Que faire de Jésus-Christ ?
«Que faire de Jésus-Christ ?» Cette question a, en un sens, un côté franchement comique. Car le vrai problème, ce n'est pas ce que nous devrons faire du Christ, mais ce que lui doit faire de nous. La scène de la mouche qui s'assied et se demande ce qu'elle va faire de l'éléphant a quelque chose de hautement comique.
Éléments de réponse
Mais peut-être devrait-on comprendre la question de la façon suivante: «Comment résoudre le problème de l'historicité du rapport écrit des paroles et des actes de cet homme?» Le problème ainsi posé doit concilier deux aspects. D'une part, il y a la profondeur et la sobriété généralement admises de sa doctrine morale. Celle-ci n'a jamais été sérieusement mise en cause, pas même par les opposants du christianisme.
Souvent, lorsque je discute avec de vrais athées, je constate qu'ils se font un devoir de me dire: «Je suis tout à fait favorable à l'éthique du christianisme. » Et il semble y avoir un assentiment général au fait que dans l'enseignement de cet homme et de ses disciples immédiats, la vérité morale se montre à son degré le plus pur et le meilleur. Nulle trace d'un idéalisme chimérique; au contraire, un chef-d'œuvre de sagesse et de clairvoyance, réaliste, de la plus grande fraîcheur, le produit même d'un esprit sain! Ceci est l'un des phénomènes.

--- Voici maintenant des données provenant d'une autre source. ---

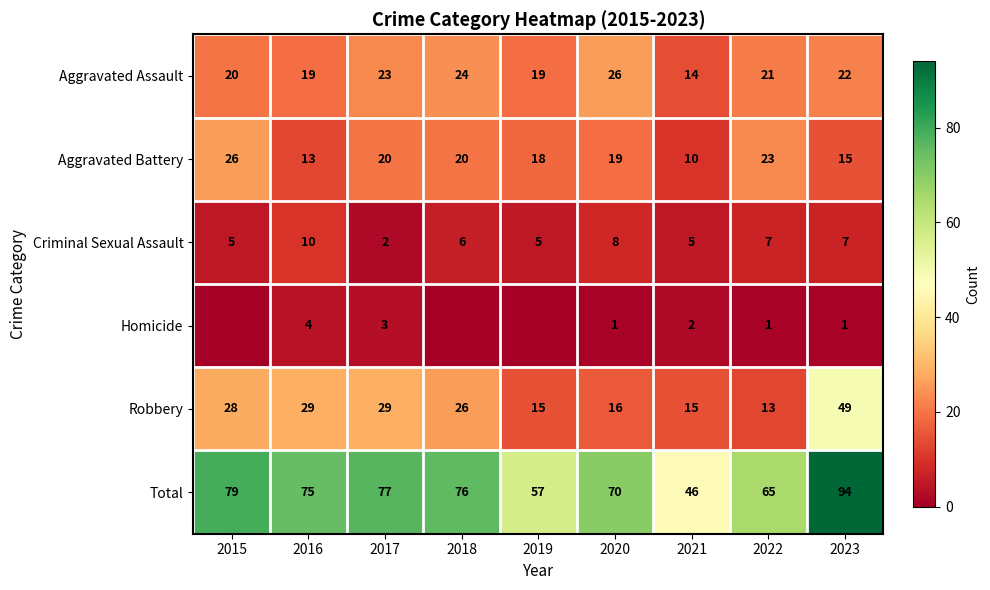

How many data points in Aggravated Assault are less than 21?

4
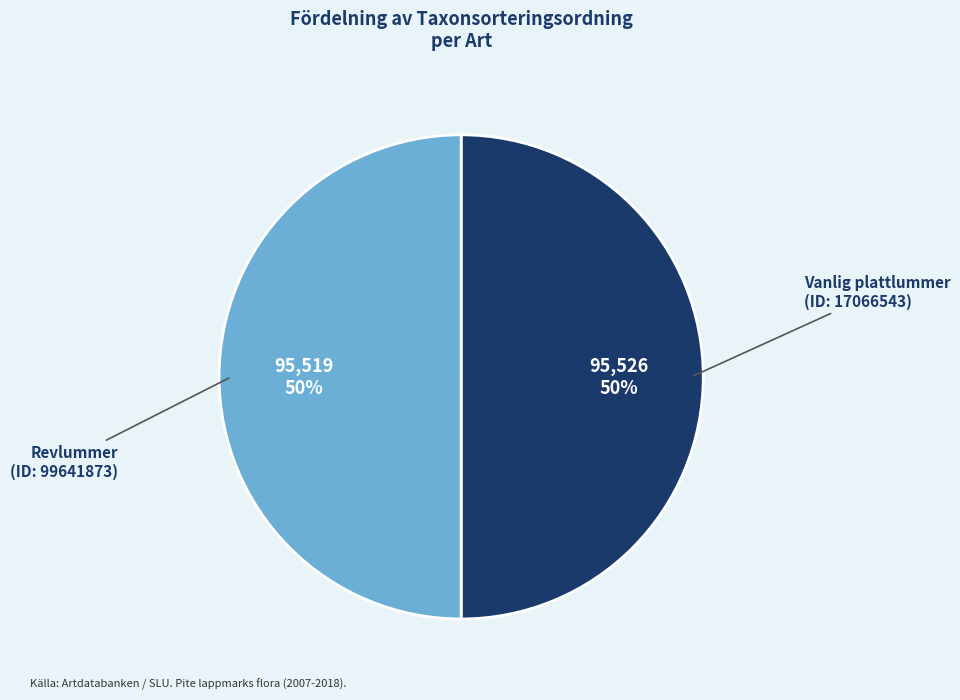

How many slices are in this pie chart?

2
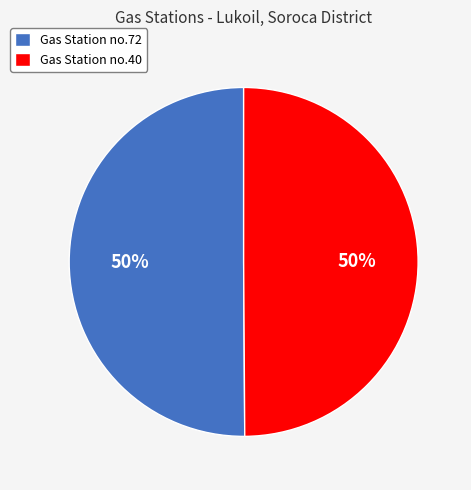

Approximately how many times larger is the value at Gas Station no.72 compared to Gas Station no.40?

1.0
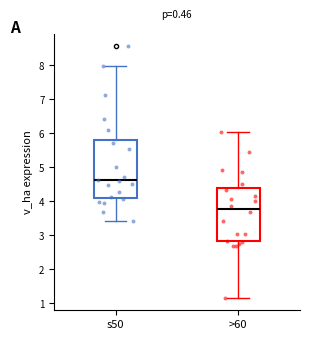

Where is the lower edge of the box for s50 on the y-axis? The values are not printed on the chart, so give them approximately, as read against the axis.

4.1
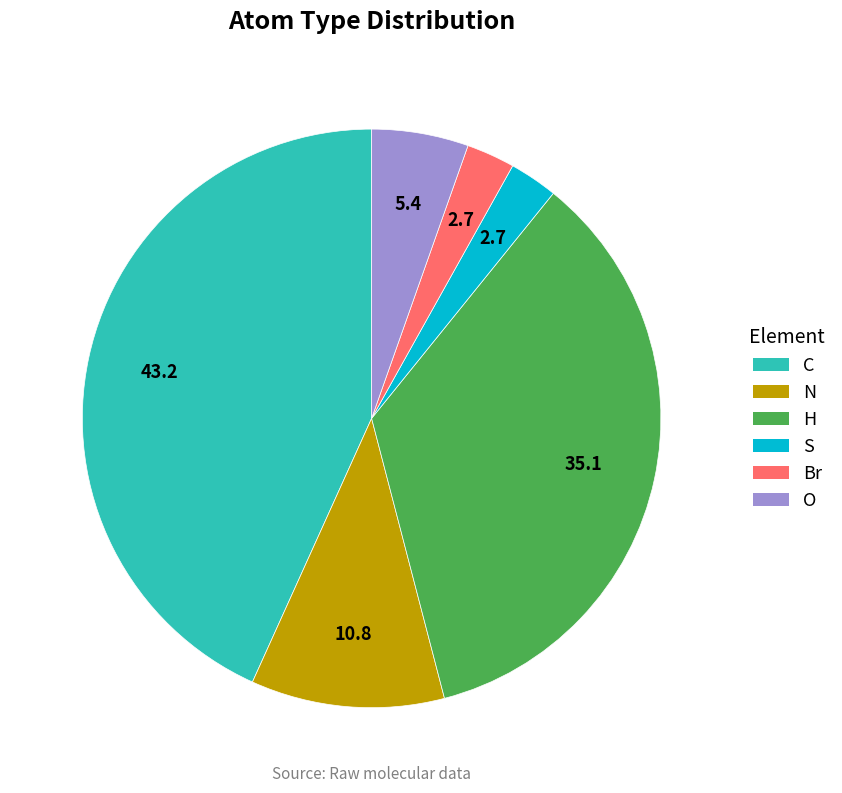

Which category has the biggest portion of the pie?

C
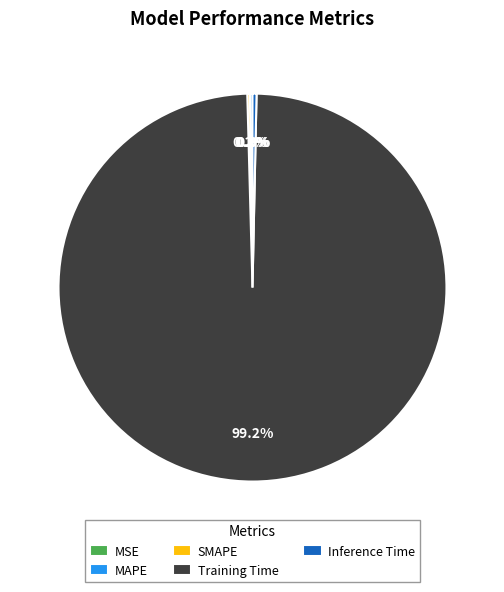

What is the change in value from Training Time to Inference Time?

-3.3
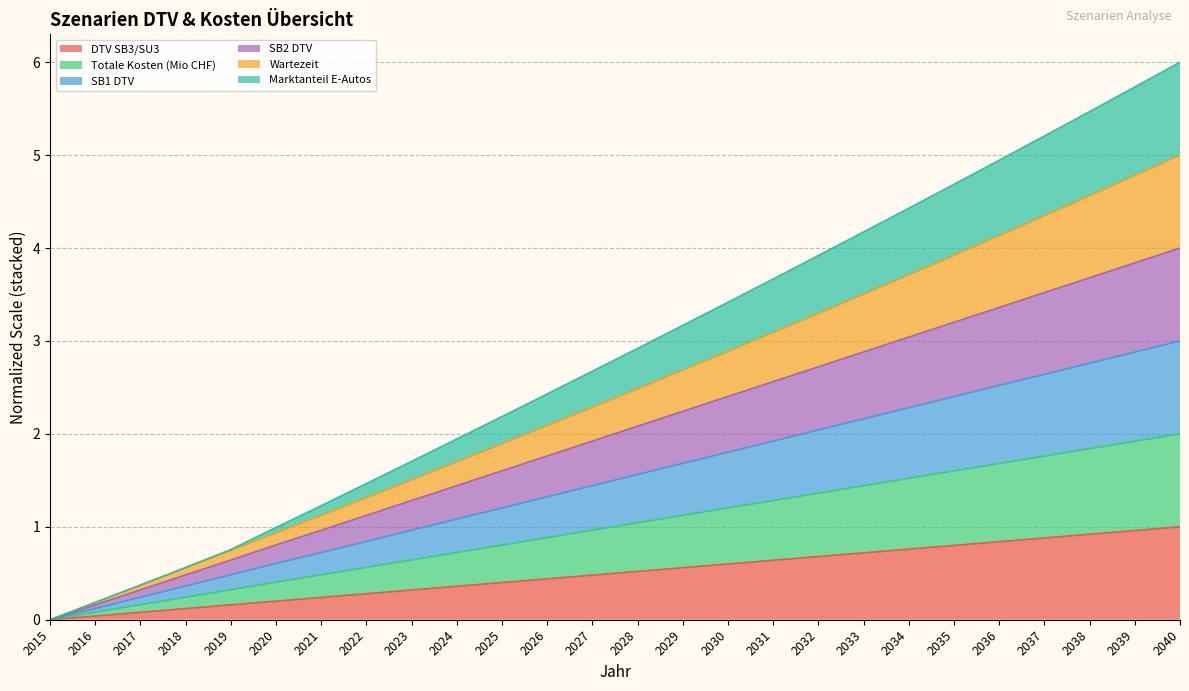

Where is DTV SB3/SU3 nearest to the value 0?

2015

D'autre part, il y a l'énormité des affirmations théologiques de cet homme. Vous savez tous ce que je veux dire par là, mais je voudrais insister sur le fait que ces déclarations stupéfiantes ne se situent pas seulement à un moment de sa vie. Il y eut, bien sûr, le moment crucial qui aboutit à son exécution, lorsque le grand prêtre lui demanda: «Qui es-tu?» et où il répondit: «Je suis l'oint, le Fils du Dieu non-créé et vous me verrez apparaître à la fin des temps comme le Juge de l'univers.» Mais cette affirmation n'est pas liée exclusivement à ce point dramatique de son existence. Si vous considérez attentivement ses conversations, vous en retrouverez des exemples tout le long de sa vie.
Ainsi, il vint vers les gens et leur dit : «Je vous pardonne vos péchés.» Certes, il est assez naturel pour un homme de vous pardonner ce que vous lui avez fait à lui. Si quelqu'un me vole cinquante francs, il est possible et raisonnable pour moi de dire: «Bon, je lui pardonne, n'en parlons plus.» Mais que diriez-vous si quelqu'un vous avait volé cinquante francs, et que moi je dise: «C'est bon, je lui pardonne»? Un autre fait encore, aussi curieux: Un jour que cet homme, assis au sommet d'une colline, contemple Jérusalem, il fait cette remarque ahurissante: «Je continuerai à vous envoyer des prophètes et des sages.» Personne ne relève la chose.
Et pourtant, le voilà qui, à brûle-pourpoint, affirme être l'autorité qui, au travers des siècles, a envoyé dans le monde des sages et des chefs spirituels! Et voici une autre remarque du même ordre. Dans presque toutes les religions il y a des prescriptions déplaisantes comme par exemple le jeûne. Or, cet homme soudainement affirme un jour: «Personne n'a besoin de jeûner tant que je suis là.» Quel est cet homme pour prétendre que sa seule présence suspend les règles établies? Qui est-il pour dire tout d'un coup aux élèves de l'école qu'ils peuvent prendre une demi-journée de congé?